La Raison n°639 Mars 2019

L’éditorial du président

A Chauny nous irons, ce sera Germinal !

Le premier mars, c’est le 11 du mois de ventôse. Allons-y encore d’un proverbe météorologique accommodé au style du calendrier républicain : « La vigne me dit : En ventôse me lie, en ventôse me taille, en ventôse, il faut qu’on me travaille ». C’est la fin du repos végétatif hivernal, et la période où l’on procède à l’épamprage des ceps, c’est-à-dire la taille des jeunes rameaux appelés à donner des “gourmands”, nuisibles à l’abondance de la floraison et de la récolte.

Un grand événement se prépare pour le 6 avril, c’est-à-dire le 17 germinal prochain : nous irons inaugurer le monument élevé à Chauny, dans l’Aisne, à la mémoire et à la gloire des 639 soldats et officiers Fusillés pour l’exemple par un Etat-major sanguinaire. Beaucoup d’entre eux avaient refusé de mourir pour rien, d’autres ont été condamnés sur la seule foi d’une blessure dite ″suspecte″ par une médecine de guerre qui s’était transformée en accusatrice. Ce numéro de la Raison donne un exemple tiré du département d’Ille-et-Vilaine, mais l’analyse des Conseils de guerre montrera à quel point cette pratique fut généralisée, notamment en 1914.

Nous honorerons leur mémoire, exigeant encore et toujours leur réhabilitation n’en déplaise à la série de Présidents de la République qui en ont décidé autrement. Cela fait vingt ans que la Libre Pensée combat pour cela, avec un ensemble d’organisations toujours croissant. Chauny, c’est sur la ligne de front, tous nos lecteurs de la Raison y sont invités. Il y aura une inauguration officielle par la mairie de la ville qui a accueilli le monument, qu’elle en soit remerciée, et, l’après-midi, un hommage des organisations pacifistes et antimilitaristes.
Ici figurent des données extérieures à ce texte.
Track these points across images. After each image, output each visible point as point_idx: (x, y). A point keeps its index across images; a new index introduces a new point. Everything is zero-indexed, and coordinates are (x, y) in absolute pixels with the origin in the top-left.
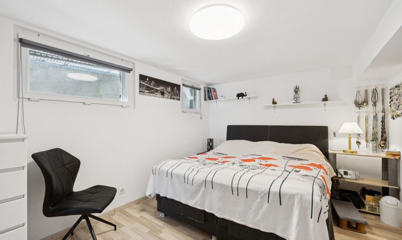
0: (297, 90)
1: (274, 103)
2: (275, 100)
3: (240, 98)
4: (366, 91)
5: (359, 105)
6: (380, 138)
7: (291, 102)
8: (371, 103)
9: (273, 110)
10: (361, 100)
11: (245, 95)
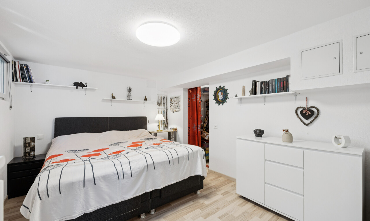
0: (130, 90)
1: (113, 97)
2: (114, 95)
3: (80, 87)
4: (161, 97)
5: (159, 104)
6: (165, 123)
7: (125, 99)
8: (163, 104)
9: (110, 103)
10: (159, 102)
11: (86, 85)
Et on chantera la Chanson de Craonne. C’est évident et nécessaire.

Vous verrez également, en pages 23 et 24 le compte rendu de la réunion au ministère de l’Intérieur à laquelle a participé la Libre Pensée. Quel que soit l’intérêt de cette séance, notons que ce n’est pas ce que nous réclamons : la réception par le Président de la République à l’Elysée. Rappelons que c’est la première fois dans l’histoire de la Ve République que la Libre Pensée n’est pas reçue par le Président en exercice ou par son représentant. Cela laisse en place toutes les inquiétudes concernant un projet de révision de la loi de 1905, que Monsieur Emmanuel Macron laisse entrevoir dans sa « Lettre aux Français ». Le ministre, néanmoins, s’est plu à affirmer qu’il n’y aurait pas de ″labellisation des cultes″. Nous en avons pris acte, avec toute la prudence qui convient. Il y a d’autres manières de circonvenir la loi et de la vider d’une partie de son contenu. Les 90 délégations aux préfectures que nous avons suscitées dans le pays, sont un élément de poids dans cette ambiance de remise en cause de la laïcité. Il faudra sans doute aller vers une initiative nationale d’envergure.

Vous verrez également que, parmi les associations invitées, il y a eu des voix parfaitement concordantes avec la Libre Pensée, d’autres nettement discordantes. Est-ce la raison d’un « appel des 113 » qui reprend quasi mot pour mot la déclaration de 30 associations laïques adoptée le 22 novembre 2018 au siège de la Ligue de l’Enseignement ? Sur quelles bases prétend-il se démarquer ? Sur une seule : la liste des signataires. Comment qualifier ce fait, sinon comme une volonté délibérée de diviser le camp laïque ? Bien au contraire, l’heure est à la réunion de toutes les forces pour protéger la loi de 1905, gage de liberté de conscience et de paix civile.

Ces quelques notes n’épuisent pas le contenu de ce numéro. La rubrique « Ainsi va le monde » est toujours riche de nouvelles nationales et internationales. Nous revenons aussi sur les crimes des Eglises sur lesquels et le Vatican et la Congrégation de Notre-Dame-du-Bon-secours se taisent obstinément quant aux questions précises qui leurs sont posées par la Libre Pensée française et l’AILP. Dans le drame épouvantable du couvent de Tuam et en dépit des travaux remarquables de l’historienne irlandaise Catherine Corless, l’ouverture des archives de la Congrégation n’est toujours pas à l’ordre du jour. N’y aurait-il que l’armée qui doive être qualifiée de ″grande muette″? Il semble que l’Eglise catholique, apostolique et romaine réponde pleinement aussi à cette définition.